[Text block]

○ ○ ○ ○ ○ ○ ○

Action toward DLSU, national concerns pushed at SOLA Forum

Issues in and out of the University were tackled by Lasallians and progressive youth groups during the State of the Lasallian Address Forum.

Representatives from progressive youth groups voiced their perspectives and concerns on pressing national issues at the State of the Lasallian Address Forum (SOLA) last July 21 in Room 204 of St. La Salle Hall.

The forum took off with a discussion about the performance of President Ferdinand Marcos Jr.’s administration so far. Francis Mendoza, a representative from Anakbayan Vito Cruz, pointed out that the Marcos-Duterte administration falls short of serving the needs of the Filipino masses. He argued that “inuuna [ng pamahalaan] ‘yung facade o image ng administrasyon” amid pressing national concerns such as inflation, high unemployment rate, and farmers’ declining access to land.

(The government prioritizes its facade or image.)

○ ○ ○ ○ ○ ○ ○

[Supplied records]
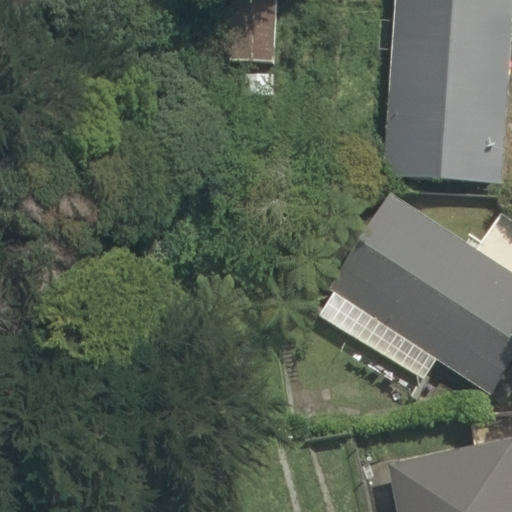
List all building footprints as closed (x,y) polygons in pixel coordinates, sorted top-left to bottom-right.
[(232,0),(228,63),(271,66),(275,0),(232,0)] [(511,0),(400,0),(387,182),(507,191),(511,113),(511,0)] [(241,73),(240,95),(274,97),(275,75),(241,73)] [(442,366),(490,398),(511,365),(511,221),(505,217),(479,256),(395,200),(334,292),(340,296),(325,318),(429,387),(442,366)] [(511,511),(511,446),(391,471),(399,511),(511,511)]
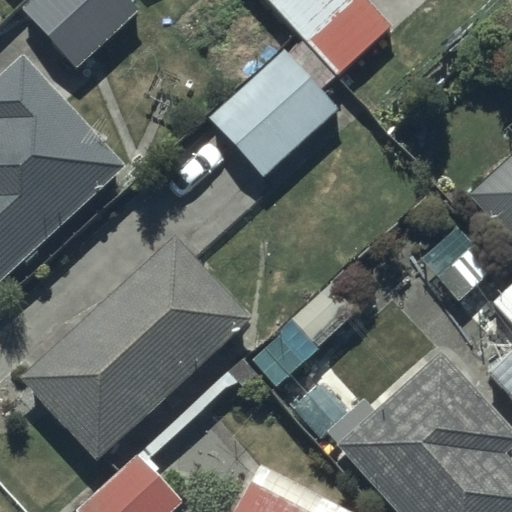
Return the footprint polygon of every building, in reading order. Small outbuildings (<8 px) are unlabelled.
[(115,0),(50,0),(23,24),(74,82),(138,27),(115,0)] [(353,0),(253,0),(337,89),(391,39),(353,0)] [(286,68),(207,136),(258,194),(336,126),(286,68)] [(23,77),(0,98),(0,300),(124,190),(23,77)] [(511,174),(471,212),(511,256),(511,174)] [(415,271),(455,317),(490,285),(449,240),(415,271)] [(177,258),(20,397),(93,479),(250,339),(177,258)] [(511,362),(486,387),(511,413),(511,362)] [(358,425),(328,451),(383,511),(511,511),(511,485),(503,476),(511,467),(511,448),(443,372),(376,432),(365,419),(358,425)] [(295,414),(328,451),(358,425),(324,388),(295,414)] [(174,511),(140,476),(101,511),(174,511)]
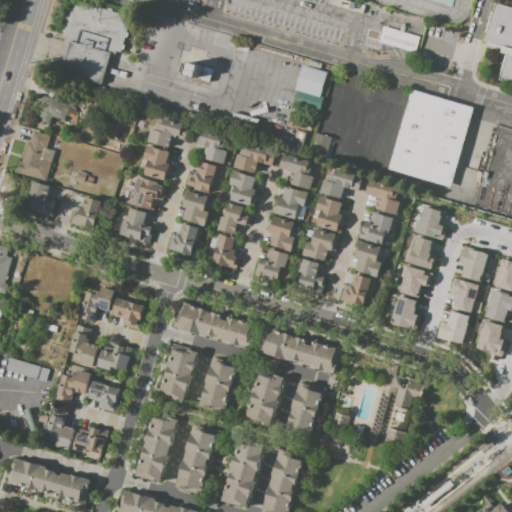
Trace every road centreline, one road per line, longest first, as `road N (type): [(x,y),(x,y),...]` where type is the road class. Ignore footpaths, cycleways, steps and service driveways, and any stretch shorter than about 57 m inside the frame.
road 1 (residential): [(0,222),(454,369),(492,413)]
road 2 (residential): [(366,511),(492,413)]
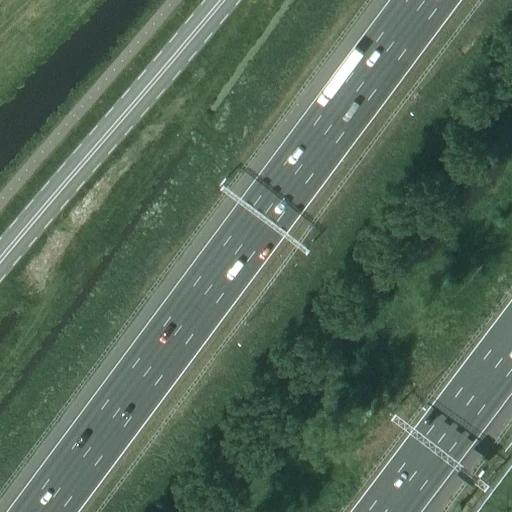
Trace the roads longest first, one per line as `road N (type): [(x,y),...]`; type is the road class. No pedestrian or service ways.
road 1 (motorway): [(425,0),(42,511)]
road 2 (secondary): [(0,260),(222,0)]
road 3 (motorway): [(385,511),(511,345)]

○ ○ ○ ○ ○ ○ ○

[Directions for this task]
Extend the article on the SOLA Forum, picking up right after its final line. Nothing in the entries is needed for this.

[Answer to this problem]
DIWA Vito Cruz Chairperson Josh Baylon slammed government celebrations of the P40 daily minimum wage increase in the National Capital Region (NCR) implemented last July, saying it was “failing to consider the family living wage” in the area. Minimum wages for non-agricultural and agricultural workers in NCR are currently at P610 and P573, respectively. 

The forum also tackled challenges faced by Lasallians. Both speakers discussed the University’s decision to impose a four-percent tuition fee increase and argued that the administration should have consulted and warned the students more about the increase. 

Baylon furthered that education as a whole has become inaccessible and that the government is “prioritizing employability over accessibility.” He expounded that “imbes na maging nationalistic, mas nagiging focused [ang edukasyon natin sa] kung paano tayo ma-e-exploit sa ibang bansa through cheap labor.”

(Instead of being nationalistic, education has been more focused on how we can be exploited by other countries through cheap labor.)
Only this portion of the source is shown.